Thirty years after his death on April 29, 1994, Russell Kirk haunts America’s conservatives—because conservatism itself is a ghost. It appears amid ruins, glimpsed at twilight or felt at midnight even by those who in daylight think of nothing but presidential elections and the uses to which power can be put. No thinker on the “New Right,” no Christian nationalist or national conservative or postliberal or neoreactionary, is as profound as Kirk, not because his ideas are more radical than theirs but because he represents something more radical than ideas.
Kirk is more invoked than read in 2024. Those who know his name at all know that he wrote a book called The Conservative Mind in 1953, which helped to popularize the term “conservative” as the self-designation of choice for Americans on the political right. The label had many rivals in the decade after World War II, including “individualist,” and some “classical liberals” have never forgiven Kirk for his success in making the American right “conservative.”
Beyond that, however, Kirk’s influence may seem limited. The conservatives of today want an alternative to the designs of the twenty-first-century left. Kirk never offered a political program even for his own lifetime, and he didn’t try to design an ageless philosophical utopia, either. He wrote books and essays about historical subjects and figures such as T. S. Eliot and Edmund Burke; he wrote fiction, too, including a few novels and some highly regarded gothic and ghostly tales. Whatever their merits, such works are simply not the stuff of conservative politics, or indeed conservative thought, at present.
There are bolder thinkers who take power as their subject, in its theory and application alike, and who appeal more to today’s right. And if Eliot and Burke are still remembered, other figures of interest to Kirk, such as Irving Babbitt and the Southern Agrarians, are now little known except to specialists. Kirk and his ghosts are not realities in the America of today; they are merely quaint superstitions, even in conservatives’ eyes.
And yet these ghosts are not so easily exorcized. Unseen and unread, they still shape our lives. Kirk succeeded in promoting not only the name of conservatism but a deep sense of it as well. This is attested by Kirk’s critics rather more than by his friends, who all too often present the Sage of Mecosta as a charmingly harmless figure. Kirk, say those who fear and hate his shade, introduced a European conservatism into America. He promulgated a heresy utterly corrosive to good Lockean American principles—and even dared to praise dangerous Southern thinkers such as John C. Calhoun and the Fugitive-Agrarians. Kirk’s entire sensibility is a bane to liberals and progressives of every stripe, not only those on the left but also classical liberals, neoconservatives, libertarians, and anti-historicist Straussians.

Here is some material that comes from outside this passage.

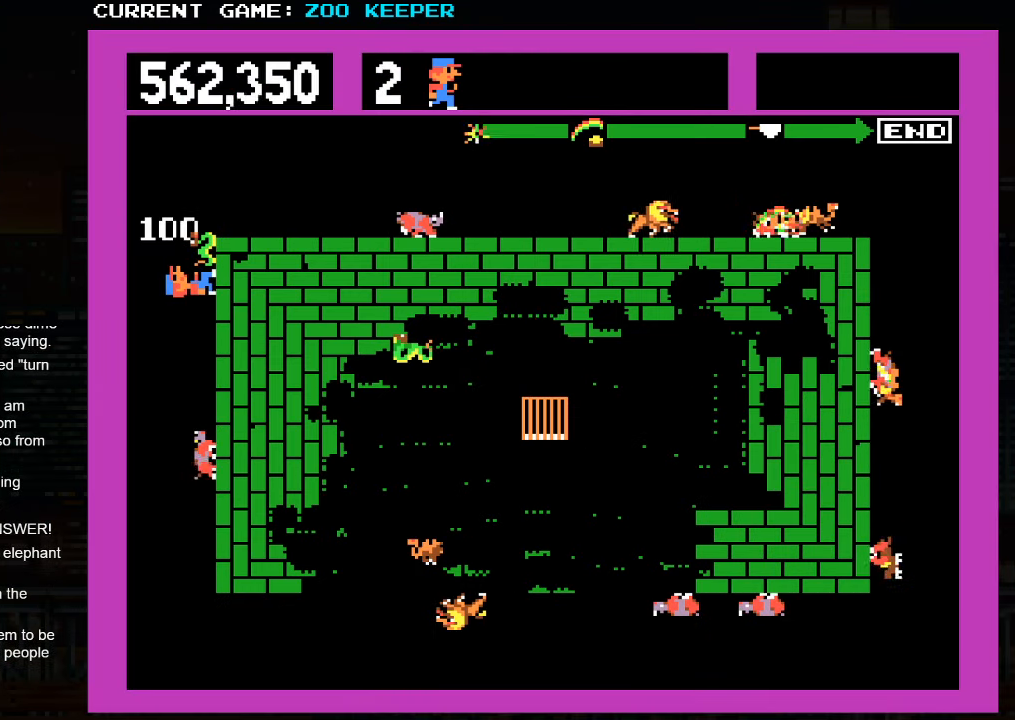
{"buttons": [], "left_stick": "right", "events": [[133, "SQUARE", "up"], [333, "left_stick", "right"]]}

Against rationalists of every kind, Kirk opposes the gothic. This facet of life had a place in America long before Kirk, of course; much of our greatest national and regional literature derives from it. But Kirk reconnected it to politics in the largest sense—to the political imagination and the wider moral imagination. America, in the name of freedom and progress, habitually suppresses a sense of tragedy and loss; everything is simply a problem to be solved by appropriate can-do cleverness. America is reformist to the core—but it harbors a dark doubt. Kirk speaks for that doubt, the feeling that what is lost and defeated may be beautiful and even true. Chivalry, for example, is very much lost and defeated yet true and beautiful.
Reason, reform, niceness, pharmaceutically managed moods—the ghost is a threat to all of this. All the systems that would save human beings by turning them into virtuous automata are jeopardized by the persistence of something that the social engineers cannot believe exists. America is a liberal country, damnit—yet here is conservatism. Here is a side of the human psyche that won’t be reformed away, even if it loses political battle after battle. Kirk originally called The Conservative Mind, when it was his dissertation at St. Andrews University, The Conservatives’ Rout. The title was not defeatist, though it was certainly uncommercial: conservatives could survive a rout because a rout is what makes ghosts. Every defeat is an occasion for remembrance, in defiance of the very ideal of progress.
Kirk was neither morbid nor unworldly. He wanted his preferred presidential candidate to win, though at different times that candidate might be the antiwar socialist Norman Thomas or the paleoconservative Pat Buchanan, principled men whose prospects at the ballot box were exiguous. Kirk’s conservatism embraced tragedy as a part of human life, but only a part, and one meant to remind us to cherish what is good in this world all the more dearly for certain knowledge that it will sooner or later pass away—though something will remain. For the conservative, the dead are a source of strength to living. The continuity of the living and the dead is the essence of conservatism.
Kirk died three decades ago, and what goes by the name of conservatism today is very different from the tradition Kirk labored to recover. But that tradition, whether by its proper name or not, endures in the heart and in those depths of the mind that are more than merely rational. Continuity with Kirk is a thing to be felt and not simply known. There are earthly monuments to Russell Kirk in the institutions he founded, including Modern Age. Yet there’s also a spiritual and moral monument in the change he brought about in America and conservatism, giving both a greater sense of communion with what has been lost in our gothic past but isn’t really lost at all.